The given balanced equation is:
4NH3(g) + 3O2(g) -> 2N2(g) + 6H2O(g)
The equilibrium constant expression for this reaction is:
K = [N2]^2 [H2O]^6 / [NH3]^4 [O2]^3
Given that K has a value of 10^80 at a certain temperature, and that the initial concentrations of all the reactants and products are equal to 12M, we can use these values to solve for the equilibrium concentration of ammonia.
Let's assume the equilibrium concentration of ammonia is x M.

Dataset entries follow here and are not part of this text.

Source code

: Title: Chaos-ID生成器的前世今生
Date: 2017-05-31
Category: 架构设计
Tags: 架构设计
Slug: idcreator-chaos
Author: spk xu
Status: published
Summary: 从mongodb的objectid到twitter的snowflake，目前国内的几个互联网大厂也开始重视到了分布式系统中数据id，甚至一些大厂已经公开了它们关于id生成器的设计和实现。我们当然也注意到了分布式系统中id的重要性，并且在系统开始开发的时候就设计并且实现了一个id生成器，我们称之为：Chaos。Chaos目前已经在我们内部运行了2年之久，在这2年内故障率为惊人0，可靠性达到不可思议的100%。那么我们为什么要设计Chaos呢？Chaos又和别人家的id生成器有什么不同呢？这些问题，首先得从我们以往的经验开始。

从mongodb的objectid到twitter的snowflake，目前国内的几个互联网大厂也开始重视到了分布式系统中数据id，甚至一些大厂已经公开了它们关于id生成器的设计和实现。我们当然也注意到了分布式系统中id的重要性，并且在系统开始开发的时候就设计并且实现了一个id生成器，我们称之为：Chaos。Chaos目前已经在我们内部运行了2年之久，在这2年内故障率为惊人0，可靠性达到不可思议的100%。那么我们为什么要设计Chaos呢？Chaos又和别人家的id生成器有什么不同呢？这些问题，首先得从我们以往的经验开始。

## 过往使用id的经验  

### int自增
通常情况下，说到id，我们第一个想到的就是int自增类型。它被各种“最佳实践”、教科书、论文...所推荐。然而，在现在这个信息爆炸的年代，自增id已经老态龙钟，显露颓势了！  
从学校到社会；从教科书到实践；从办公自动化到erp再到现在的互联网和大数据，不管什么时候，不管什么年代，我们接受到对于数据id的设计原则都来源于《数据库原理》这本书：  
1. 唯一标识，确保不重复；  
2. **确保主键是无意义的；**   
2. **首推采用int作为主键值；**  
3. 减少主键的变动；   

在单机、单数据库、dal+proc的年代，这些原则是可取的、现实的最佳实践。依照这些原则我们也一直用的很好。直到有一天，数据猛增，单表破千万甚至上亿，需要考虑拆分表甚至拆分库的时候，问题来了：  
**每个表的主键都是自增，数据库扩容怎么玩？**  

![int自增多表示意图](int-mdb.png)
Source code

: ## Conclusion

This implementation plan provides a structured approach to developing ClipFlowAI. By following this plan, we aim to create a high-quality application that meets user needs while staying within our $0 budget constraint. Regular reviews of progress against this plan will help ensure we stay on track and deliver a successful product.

Substituting the initial concentrations into the equilibrium constant expression, we get:
10^80 = (12 - x)^4 (12)^3 / x^4 (12)^3
Simplifying the equation, we have:
10^80 = (12 - x)^4 / x^4
To approximate the concentration of ammonia at equilibrium, we can now solve this equation approximately using logarithms. Taking the logarithm of both sides:
log(10^80) = log[(12 - x)^4 / x^4]
80 log(10) = log[(12 - x)^4] - log[x^4]
80 = 4 log(12 - x) - 4 log(x)
20 = log(12 - x) - log(x)
log[(12 - x) / x] = 20
Taking the antilog of both sides:
(12 - x) / x = 10^20
Multiplying both sides by x:
12 - x = 10^20 x
Rearranging the equation:
10^20 x + x = 12
x(10^20 + 1) = 12
x ≈ 12 / (10^20 + 1)
So, the approximate concentration of ammonia at equilibrium is approximately 12 / (10^20 + 1) M.